● How to complete this task:
In the records below, find each line with "safety" and copy it.

● Dataset entries:
+===+

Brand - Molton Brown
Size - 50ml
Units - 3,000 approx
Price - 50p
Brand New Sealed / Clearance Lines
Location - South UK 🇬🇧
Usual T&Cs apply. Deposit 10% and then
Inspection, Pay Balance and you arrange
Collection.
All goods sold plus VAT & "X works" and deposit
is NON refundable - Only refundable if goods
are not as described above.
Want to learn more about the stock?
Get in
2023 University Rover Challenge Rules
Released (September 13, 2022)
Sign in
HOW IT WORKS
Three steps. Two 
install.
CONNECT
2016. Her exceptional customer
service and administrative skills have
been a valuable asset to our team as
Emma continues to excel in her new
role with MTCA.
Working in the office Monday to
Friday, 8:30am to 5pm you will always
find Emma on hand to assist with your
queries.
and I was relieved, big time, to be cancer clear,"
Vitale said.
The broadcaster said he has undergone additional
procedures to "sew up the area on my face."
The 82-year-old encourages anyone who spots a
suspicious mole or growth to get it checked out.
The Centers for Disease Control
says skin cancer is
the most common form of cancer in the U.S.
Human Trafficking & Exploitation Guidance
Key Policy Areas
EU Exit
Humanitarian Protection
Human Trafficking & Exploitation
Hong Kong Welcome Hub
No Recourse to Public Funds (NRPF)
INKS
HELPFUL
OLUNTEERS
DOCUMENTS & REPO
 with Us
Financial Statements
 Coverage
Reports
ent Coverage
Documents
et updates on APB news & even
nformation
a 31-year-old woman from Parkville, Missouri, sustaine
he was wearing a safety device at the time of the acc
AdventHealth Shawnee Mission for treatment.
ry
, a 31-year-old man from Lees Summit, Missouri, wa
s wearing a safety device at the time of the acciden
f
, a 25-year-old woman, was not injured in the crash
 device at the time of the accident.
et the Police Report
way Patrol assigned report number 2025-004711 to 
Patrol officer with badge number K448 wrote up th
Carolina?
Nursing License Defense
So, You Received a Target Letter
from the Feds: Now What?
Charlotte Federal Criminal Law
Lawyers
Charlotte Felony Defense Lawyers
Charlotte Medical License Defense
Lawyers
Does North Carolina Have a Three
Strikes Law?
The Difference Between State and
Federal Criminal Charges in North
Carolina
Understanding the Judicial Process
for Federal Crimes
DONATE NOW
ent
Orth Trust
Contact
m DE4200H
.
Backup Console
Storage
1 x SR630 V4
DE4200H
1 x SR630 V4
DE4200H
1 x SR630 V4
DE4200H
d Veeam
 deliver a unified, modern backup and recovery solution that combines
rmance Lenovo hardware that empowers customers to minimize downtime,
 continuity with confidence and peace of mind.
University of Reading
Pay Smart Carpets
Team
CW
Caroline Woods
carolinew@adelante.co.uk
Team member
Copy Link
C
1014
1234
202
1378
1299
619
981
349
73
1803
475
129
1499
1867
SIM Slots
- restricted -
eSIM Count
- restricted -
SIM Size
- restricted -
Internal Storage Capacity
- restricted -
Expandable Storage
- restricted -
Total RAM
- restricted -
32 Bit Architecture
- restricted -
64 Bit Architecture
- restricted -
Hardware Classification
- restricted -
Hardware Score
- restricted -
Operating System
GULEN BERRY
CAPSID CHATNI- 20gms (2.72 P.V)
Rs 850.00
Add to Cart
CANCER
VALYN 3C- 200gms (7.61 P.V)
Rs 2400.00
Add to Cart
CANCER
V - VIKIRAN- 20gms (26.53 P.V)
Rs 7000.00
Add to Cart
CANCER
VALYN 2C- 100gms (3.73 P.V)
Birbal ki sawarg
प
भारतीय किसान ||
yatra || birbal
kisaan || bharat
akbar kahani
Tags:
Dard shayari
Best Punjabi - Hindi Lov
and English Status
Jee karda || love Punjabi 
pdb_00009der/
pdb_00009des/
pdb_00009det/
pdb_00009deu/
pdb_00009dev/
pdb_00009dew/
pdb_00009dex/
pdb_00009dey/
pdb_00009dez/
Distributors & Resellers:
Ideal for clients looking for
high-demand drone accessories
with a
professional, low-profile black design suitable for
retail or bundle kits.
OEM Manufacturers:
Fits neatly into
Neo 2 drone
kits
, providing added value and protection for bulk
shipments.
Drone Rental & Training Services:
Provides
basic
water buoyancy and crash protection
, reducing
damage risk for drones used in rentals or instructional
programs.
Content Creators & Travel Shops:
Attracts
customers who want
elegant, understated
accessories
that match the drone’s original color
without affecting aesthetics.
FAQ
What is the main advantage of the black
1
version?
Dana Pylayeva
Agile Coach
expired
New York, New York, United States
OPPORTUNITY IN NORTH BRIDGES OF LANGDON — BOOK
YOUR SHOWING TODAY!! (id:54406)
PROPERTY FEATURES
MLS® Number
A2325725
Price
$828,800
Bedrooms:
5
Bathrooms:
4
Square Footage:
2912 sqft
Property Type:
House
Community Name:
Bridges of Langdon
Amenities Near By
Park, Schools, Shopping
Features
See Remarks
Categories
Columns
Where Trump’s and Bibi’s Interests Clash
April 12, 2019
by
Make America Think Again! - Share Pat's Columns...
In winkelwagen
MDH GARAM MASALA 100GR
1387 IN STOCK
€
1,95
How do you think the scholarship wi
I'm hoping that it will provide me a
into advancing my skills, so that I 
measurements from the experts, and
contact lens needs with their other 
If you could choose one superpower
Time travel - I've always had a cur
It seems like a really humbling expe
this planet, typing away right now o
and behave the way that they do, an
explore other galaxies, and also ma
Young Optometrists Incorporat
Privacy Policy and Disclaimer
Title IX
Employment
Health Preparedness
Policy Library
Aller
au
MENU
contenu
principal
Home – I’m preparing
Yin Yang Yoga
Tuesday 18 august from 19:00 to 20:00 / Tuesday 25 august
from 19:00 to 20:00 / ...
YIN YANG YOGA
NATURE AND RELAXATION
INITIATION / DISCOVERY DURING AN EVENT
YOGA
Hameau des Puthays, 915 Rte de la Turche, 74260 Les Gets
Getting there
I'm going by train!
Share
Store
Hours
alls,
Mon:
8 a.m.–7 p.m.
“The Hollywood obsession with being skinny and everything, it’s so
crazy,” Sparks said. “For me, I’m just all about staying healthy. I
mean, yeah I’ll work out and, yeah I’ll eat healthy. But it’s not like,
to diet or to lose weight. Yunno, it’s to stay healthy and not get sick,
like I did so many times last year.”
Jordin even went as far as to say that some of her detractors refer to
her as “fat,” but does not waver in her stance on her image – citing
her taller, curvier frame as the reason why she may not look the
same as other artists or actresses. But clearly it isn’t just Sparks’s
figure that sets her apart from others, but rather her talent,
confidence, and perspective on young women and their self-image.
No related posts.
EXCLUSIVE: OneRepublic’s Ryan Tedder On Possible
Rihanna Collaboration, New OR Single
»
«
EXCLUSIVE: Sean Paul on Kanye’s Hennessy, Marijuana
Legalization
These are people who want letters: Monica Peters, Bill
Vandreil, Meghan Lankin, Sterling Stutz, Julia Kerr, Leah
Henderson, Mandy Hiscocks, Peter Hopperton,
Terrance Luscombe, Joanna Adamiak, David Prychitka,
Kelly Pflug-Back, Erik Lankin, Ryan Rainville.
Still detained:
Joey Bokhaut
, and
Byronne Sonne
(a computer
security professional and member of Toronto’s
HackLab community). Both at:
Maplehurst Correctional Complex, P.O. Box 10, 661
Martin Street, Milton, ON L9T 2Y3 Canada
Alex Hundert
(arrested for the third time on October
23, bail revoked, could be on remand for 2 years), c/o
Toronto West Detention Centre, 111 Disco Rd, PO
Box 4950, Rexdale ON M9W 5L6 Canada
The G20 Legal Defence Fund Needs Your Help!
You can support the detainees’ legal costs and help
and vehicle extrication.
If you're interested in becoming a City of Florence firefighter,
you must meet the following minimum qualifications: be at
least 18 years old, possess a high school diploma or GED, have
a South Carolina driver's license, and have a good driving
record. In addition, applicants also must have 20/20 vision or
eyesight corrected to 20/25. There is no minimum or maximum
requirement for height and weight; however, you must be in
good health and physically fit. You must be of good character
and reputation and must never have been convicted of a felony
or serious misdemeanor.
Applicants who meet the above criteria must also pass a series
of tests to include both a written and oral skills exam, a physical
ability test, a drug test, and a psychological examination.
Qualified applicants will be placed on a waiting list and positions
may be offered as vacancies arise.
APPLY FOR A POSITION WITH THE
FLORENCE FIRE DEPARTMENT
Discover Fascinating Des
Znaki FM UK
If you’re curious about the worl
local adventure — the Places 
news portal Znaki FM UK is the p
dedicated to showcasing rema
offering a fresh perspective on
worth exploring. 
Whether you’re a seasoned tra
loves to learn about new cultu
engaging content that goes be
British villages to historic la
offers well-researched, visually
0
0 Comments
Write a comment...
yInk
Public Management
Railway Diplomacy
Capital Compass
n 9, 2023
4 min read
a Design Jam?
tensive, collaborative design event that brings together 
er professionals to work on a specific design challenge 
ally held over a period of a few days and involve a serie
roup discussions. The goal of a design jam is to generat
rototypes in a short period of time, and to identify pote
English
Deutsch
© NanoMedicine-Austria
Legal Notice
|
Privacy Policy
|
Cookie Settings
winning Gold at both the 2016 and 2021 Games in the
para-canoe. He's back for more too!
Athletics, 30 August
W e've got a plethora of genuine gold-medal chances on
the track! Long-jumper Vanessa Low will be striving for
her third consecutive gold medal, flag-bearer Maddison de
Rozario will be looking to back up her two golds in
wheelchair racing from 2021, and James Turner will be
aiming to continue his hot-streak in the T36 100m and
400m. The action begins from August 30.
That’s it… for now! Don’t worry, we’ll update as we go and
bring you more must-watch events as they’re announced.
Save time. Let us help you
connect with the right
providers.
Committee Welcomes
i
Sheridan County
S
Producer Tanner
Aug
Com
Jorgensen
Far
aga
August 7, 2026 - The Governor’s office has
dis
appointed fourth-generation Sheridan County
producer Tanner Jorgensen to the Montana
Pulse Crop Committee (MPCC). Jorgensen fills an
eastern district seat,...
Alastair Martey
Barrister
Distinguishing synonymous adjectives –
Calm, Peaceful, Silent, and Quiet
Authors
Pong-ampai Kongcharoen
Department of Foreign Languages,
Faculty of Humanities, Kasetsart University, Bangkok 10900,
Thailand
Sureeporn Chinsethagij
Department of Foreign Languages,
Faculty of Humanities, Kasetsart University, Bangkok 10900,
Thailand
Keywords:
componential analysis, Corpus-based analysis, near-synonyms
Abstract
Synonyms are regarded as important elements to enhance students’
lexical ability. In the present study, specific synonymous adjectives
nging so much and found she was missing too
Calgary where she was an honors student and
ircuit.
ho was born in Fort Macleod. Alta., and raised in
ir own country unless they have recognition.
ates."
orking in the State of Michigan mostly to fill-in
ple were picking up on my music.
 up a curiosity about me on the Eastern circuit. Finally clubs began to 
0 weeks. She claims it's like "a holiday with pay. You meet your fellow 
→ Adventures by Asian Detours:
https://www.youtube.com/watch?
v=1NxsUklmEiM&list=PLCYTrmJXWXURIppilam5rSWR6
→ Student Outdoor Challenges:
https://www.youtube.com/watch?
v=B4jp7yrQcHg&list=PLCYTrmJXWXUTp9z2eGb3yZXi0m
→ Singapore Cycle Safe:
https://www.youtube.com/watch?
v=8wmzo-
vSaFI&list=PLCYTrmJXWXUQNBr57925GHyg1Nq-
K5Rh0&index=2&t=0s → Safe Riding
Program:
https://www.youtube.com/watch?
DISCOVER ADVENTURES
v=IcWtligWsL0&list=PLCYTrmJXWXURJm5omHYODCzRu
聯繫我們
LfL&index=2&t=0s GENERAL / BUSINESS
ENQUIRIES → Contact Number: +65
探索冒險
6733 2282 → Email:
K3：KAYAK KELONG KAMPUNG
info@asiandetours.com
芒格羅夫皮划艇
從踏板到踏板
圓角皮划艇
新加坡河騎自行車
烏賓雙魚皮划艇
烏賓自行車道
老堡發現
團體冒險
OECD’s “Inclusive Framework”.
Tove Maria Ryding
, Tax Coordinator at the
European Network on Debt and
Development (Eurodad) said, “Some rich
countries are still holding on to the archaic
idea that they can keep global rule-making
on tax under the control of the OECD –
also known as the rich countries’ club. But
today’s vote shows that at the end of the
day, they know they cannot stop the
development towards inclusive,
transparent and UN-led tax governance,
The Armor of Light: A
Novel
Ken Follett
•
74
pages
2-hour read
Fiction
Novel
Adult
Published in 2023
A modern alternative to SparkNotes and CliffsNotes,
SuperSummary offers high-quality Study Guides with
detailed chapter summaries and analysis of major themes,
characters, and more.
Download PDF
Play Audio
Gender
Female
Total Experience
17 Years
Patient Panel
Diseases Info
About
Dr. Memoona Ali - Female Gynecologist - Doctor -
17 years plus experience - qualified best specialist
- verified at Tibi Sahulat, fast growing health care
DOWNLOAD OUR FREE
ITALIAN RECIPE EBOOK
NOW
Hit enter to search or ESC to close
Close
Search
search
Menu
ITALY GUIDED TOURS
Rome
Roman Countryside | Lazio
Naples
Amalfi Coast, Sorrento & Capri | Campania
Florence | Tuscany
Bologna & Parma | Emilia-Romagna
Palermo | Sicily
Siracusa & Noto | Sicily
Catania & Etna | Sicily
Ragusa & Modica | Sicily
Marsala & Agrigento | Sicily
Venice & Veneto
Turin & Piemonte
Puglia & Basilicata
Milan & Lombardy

+===+

● Expected answer:
he was wearing a safety device at the time of the acc
s wearing a safety device at the time of the acciden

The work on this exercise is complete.